(Records from a collection)
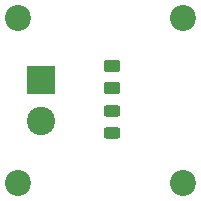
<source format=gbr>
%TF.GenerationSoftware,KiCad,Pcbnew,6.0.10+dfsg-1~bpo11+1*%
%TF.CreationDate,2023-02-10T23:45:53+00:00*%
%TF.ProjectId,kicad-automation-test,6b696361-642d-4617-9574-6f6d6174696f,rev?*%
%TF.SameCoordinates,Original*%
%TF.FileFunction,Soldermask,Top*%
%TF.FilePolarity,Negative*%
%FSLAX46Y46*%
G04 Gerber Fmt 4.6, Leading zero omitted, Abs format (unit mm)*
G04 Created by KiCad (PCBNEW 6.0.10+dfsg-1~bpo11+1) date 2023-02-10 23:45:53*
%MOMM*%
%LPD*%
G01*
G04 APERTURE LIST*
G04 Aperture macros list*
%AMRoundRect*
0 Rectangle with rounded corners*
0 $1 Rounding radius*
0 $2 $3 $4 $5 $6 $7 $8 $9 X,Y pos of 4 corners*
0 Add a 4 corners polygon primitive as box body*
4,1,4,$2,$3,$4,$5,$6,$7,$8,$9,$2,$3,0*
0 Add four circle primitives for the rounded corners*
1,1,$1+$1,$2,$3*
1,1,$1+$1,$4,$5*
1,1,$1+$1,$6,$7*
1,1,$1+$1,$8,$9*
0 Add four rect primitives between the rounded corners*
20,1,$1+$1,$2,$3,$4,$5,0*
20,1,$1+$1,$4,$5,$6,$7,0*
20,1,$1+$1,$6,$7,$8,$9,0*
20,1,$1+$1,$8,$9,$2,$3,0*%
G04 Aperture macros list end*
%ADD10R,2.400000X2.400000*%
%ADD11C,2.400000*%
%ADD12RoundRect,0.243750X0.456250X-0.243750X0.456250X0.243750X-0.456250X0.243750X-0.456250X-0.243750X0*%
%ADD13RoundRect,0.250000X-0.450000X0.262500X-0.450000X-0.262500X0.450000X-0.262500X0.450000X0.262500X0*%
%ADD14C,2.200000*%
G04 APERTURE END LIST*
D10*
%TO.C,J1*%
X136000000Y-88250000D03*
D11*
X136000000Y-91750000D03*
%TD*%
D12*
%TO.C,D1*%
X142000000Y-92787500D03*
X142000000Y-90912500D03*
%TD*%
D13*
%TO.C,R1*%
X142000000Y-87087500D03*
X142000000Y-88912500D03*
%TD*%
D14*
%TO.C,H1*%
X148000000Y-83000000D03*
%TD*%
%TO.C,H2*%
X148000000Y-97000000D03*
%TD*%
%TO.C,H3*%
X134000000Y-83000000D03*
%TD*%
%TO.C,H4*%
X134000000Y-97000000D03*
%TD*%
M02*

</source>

- [Assignment]: Copy the records exactly. Skip the pictures.

- [Written solution]:
<source format=gbr>
%TF.GenerationSoftware,KiCad,Pcbnew,6.0.10+dfsg-1~bpo11+1*%
%TF.CreationDate,2023-02-10T23:45:53+00:00*%
%TF.ProjectId,kicad-automation-test,6b696361-642d-4617-9574-6f6d6174696f,rev?*%
%TF.SameCoordinates,Original*%
%TF.FileFunction,Soldermask,Top*%
%TF.FilePolarity,Negative*%
%FSLAX46Y46*%
G04 Gerber Fmt 4.6, Leading zero omitted, Abs format (unit mm)*
G04 Created by KiCad (PCBNEW 6.0.10+dfsg-1~bpo11+1) date 2023-02-10 23:45:53*
%MOMM*%
%LPD*%
G01*
G04 APERTURE LIST*
G04 Aperture macros list*
%AMRoundRect*
0 Rectangle with rounded corners*
0 $1 Rounding radius*
0 $2 $3 $4 $5 $6 $7 $8 $9 X,Y pos of 4 corners*
0 Add a 4 corners polygon primitive as box body*
4,1,4,$2,$3,$4,$5,$6,$7,$8,$9,$2,$3,0*
0 Add four circle primitives for the rounded corners*
1,1,$1+$1,$2,$3*
1,1,$1+$1,$4,$5*
1,1,$1+$1,$6,$7*
1,1,$1+$1,$8,$9*
0 Add four rect primitives between the rounded corners*
20,1,$1+$1,$2,$3,$4,$5,0*
20,1,$1+$1,$4,$5,$6,$7,0*
20,1,$1+$1,$6,$7,$8,$9,0*
20,1,$1+$1,$8,$9,$2,$3,0*%
G04 Aperture macros list end*
%ADD10R,2.400000X2.400000*%
%ADD11C,2.400000*%
%ADD12RoundRect,0.243750X0.456250X-0.243750X0.456250X0.243750X-0.456250X0.243750X-0.456250X-0.243750X0*%
%ADD13RoundRect,0.250000X-0.450000X0.262500X-0.450000X-0.262500X0.450000X-0.262500X0.450000X0.262500X0*%
%ADD14C,2.200000*%
G04 APERTURE END LIST*
D10*
%TO.C,J1*%
X136000000Y-88250000D03*
D11*
X136000000Y-91750000D03*
%TD*%
D12*
%TO.C,D1*%
X142000000Y-92787500D03*
X142000000Y-90912500D03*
%TD*%
D13*
%TO.C,R1*%
X142000000Y-87087500D03*
X142000000Y-88912500D03*
%TD*%
D14*
%TO.C,H1*%
X148000000Y-83000000D03*
%TD*%
%TO.C,H2*%
X148000000Y-97000000D03*
%TD*%
%TO.C,H3*%
X134000000Y-83000000D03*
%TD*%
%TO.C,H4*%
X134000000Y-97000000D03*
%TD*%
M02*

</source>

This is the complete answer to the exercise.